■ **WORK TASK**
Work through the data line by line, gathering every line that has the word "down".

(DATA EXTRACT begins)

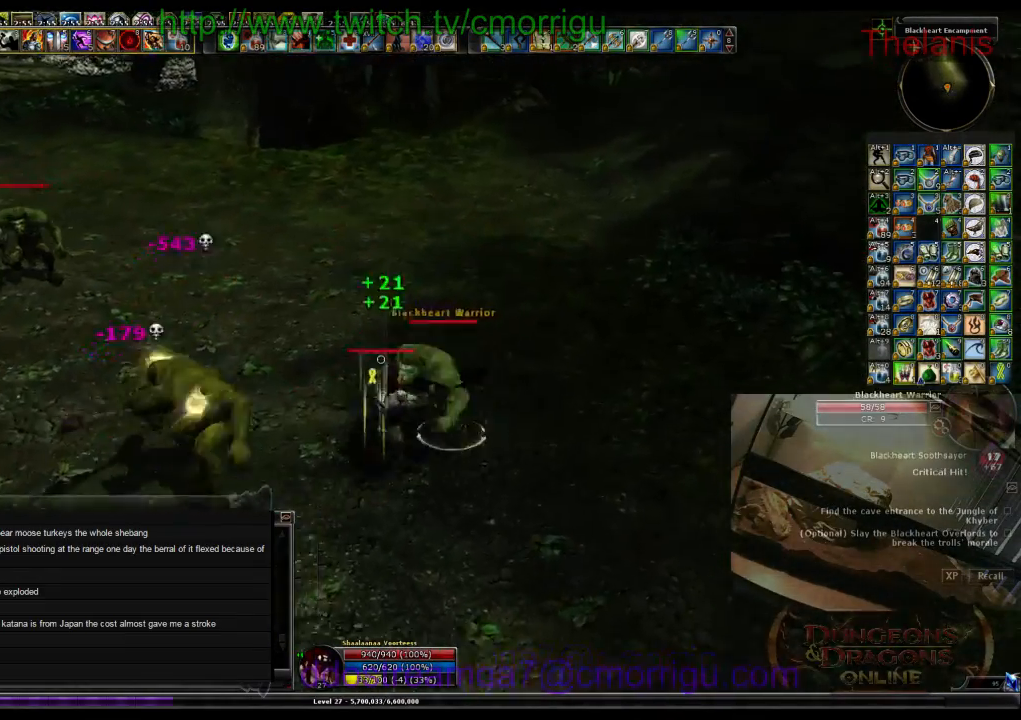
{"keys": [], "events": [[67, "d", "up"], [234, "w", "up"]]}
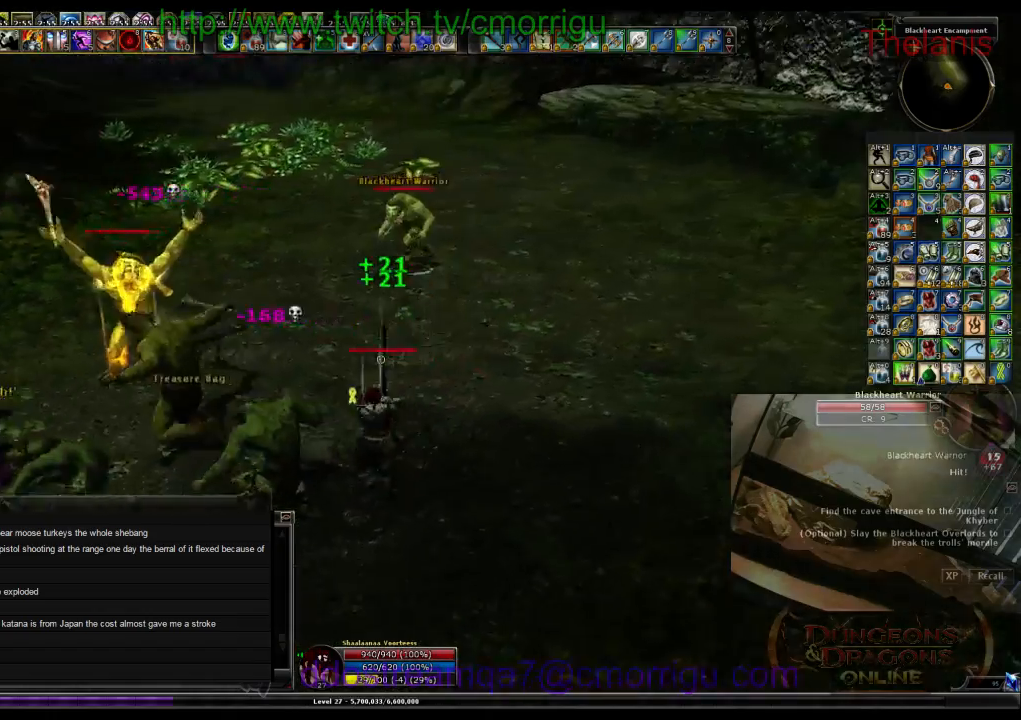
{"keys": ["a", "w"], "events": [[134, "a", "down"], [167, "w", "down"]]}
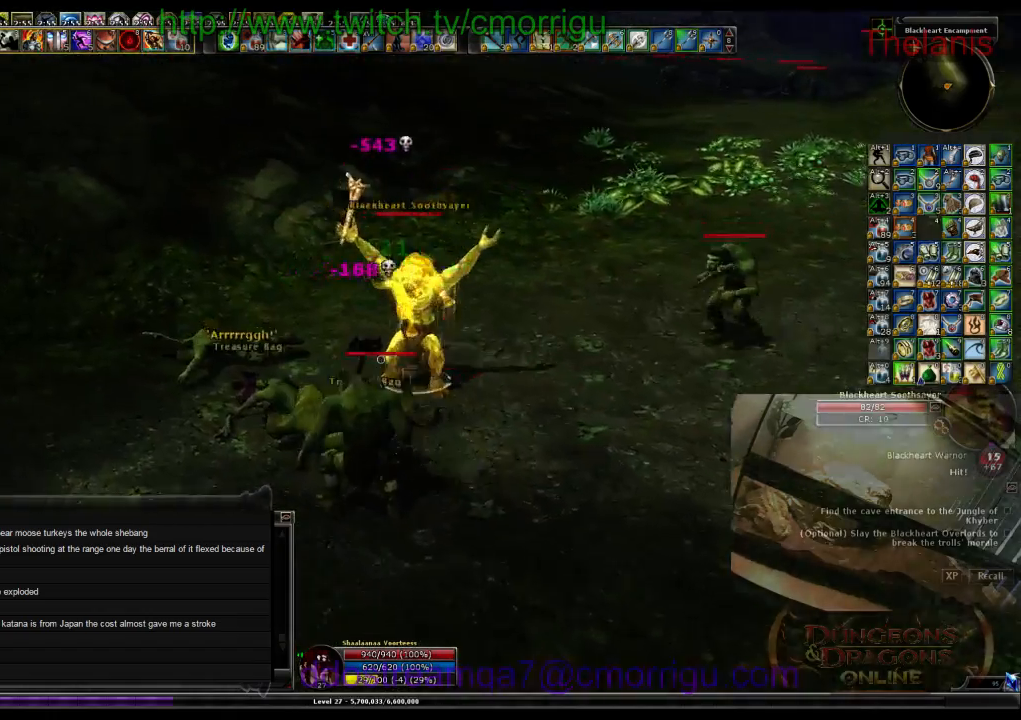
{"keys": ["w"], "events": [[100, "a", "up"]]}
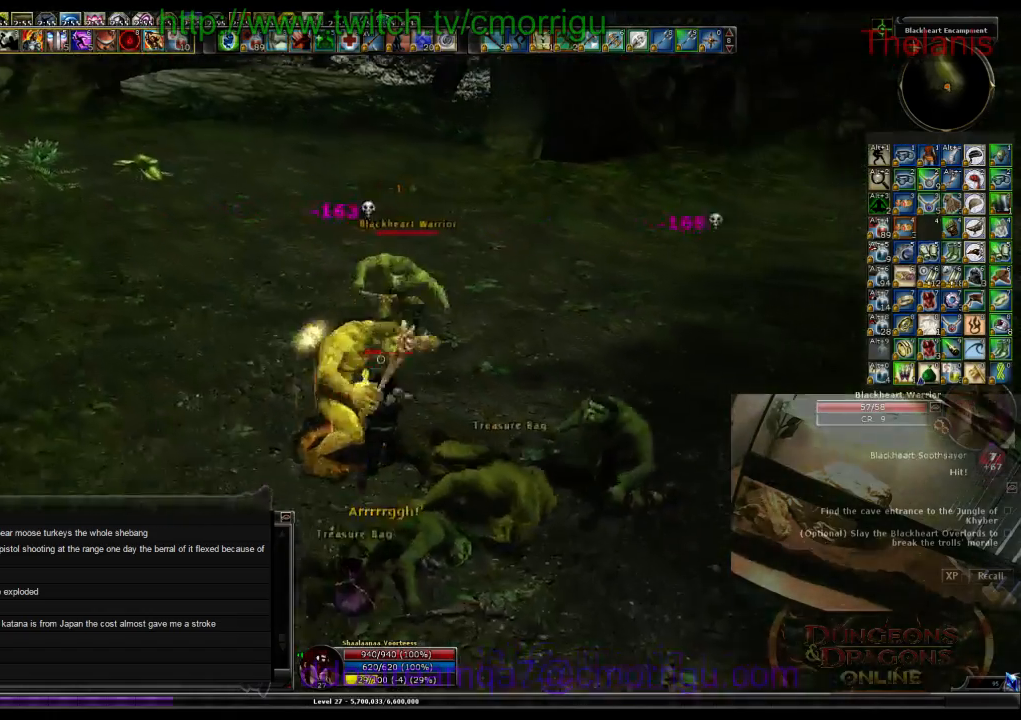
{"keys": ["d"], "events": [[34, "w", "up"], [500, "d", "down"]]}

(DATA EXTRACT ends)
(DATA EXTRACT begins)

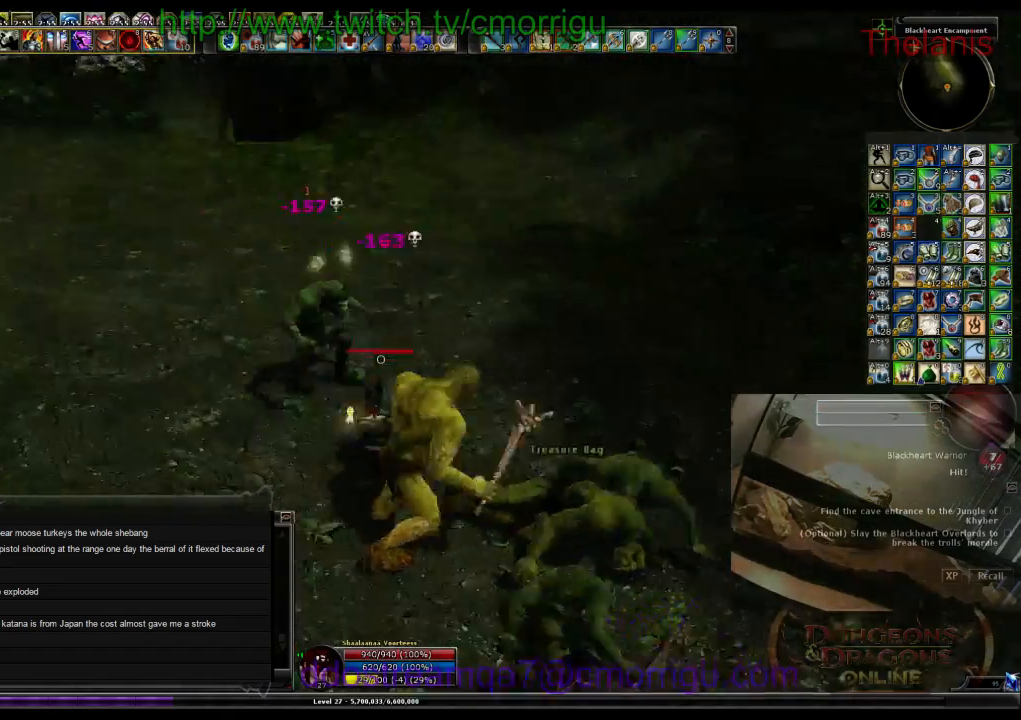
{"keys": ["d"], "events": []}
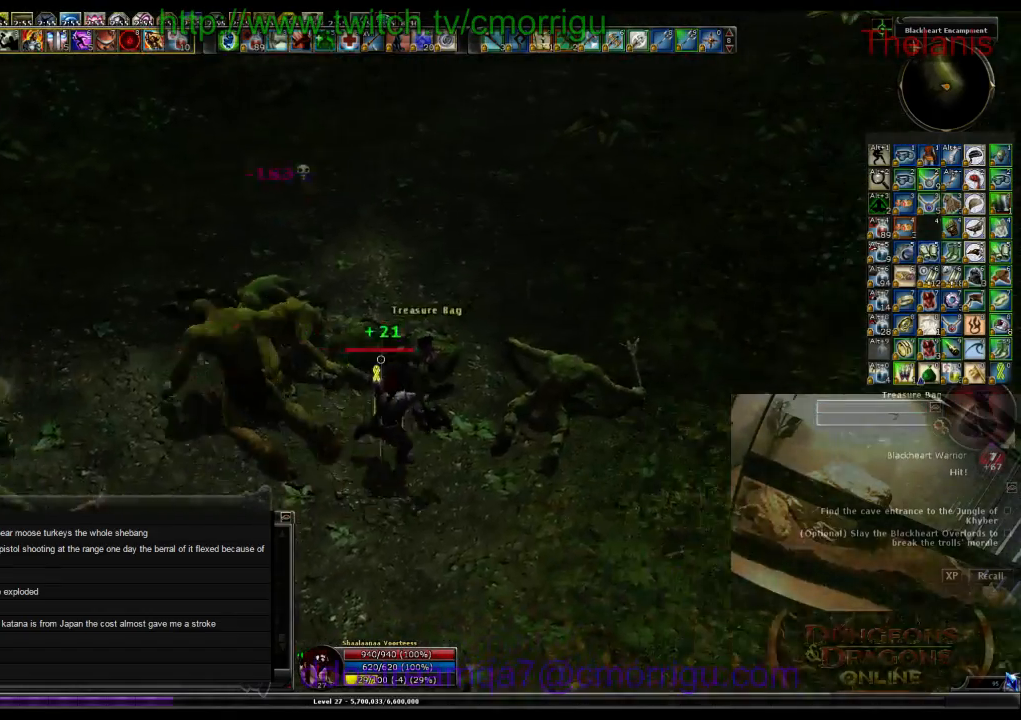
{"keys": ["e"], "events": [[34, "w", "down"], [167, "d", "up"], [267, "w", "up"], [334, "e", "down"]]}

(DATA EXTRACT ends)

■ **ANSWER TO THIS EXERCISE**
{"keys": ["a", "w"], "events": [[134, "a", "down"], [167, "w", "down"]]}
{"keys": ["d"], "events": [[34, "w", "up"], [500, "d", "down"]]}
{"keys": ["e"], "events": [[34, "w", "down"], [167, "d", "up"], [267, "w", "up"], [334, "e", "down"]]}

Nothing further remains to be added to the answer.